*YOUR OBJECTIVE*. Format every line of the listing below as a JSON list of strings, one string per line, with blank lines and the pictures left out.

___ GIVEN DATA ___

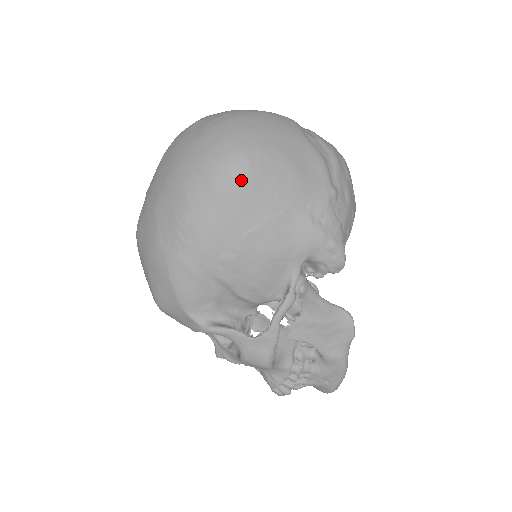
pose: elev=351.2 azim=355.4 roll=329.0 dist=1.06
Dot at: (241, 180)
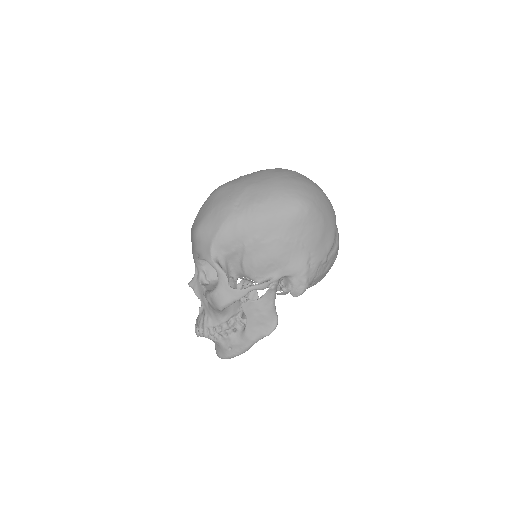
Dot at: (299, 214)
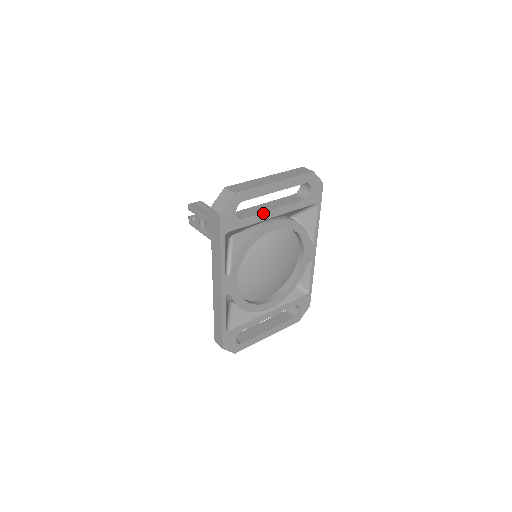
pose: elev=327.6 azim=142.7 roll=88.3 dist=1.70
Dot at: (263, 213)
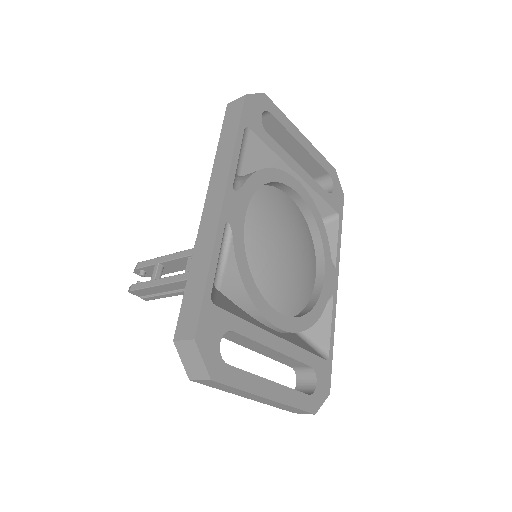
Dot at: (287, 155)
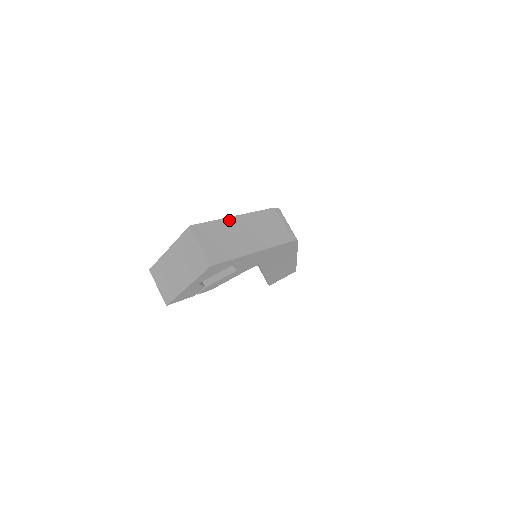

___

*FULL OUTPUT*.
[
  "pose: elev=351.2 azim=355.4 roll=329.0 dist=1.06",
  "Dot at: (241, 180)",
  "Dot at: (299, 214)",
  "pose: elev=327.6 azim=142.7 roll=88.3 dist=1.70",
  "Dot at: (263, 213)",
  "Dot at: (287, 155)"
]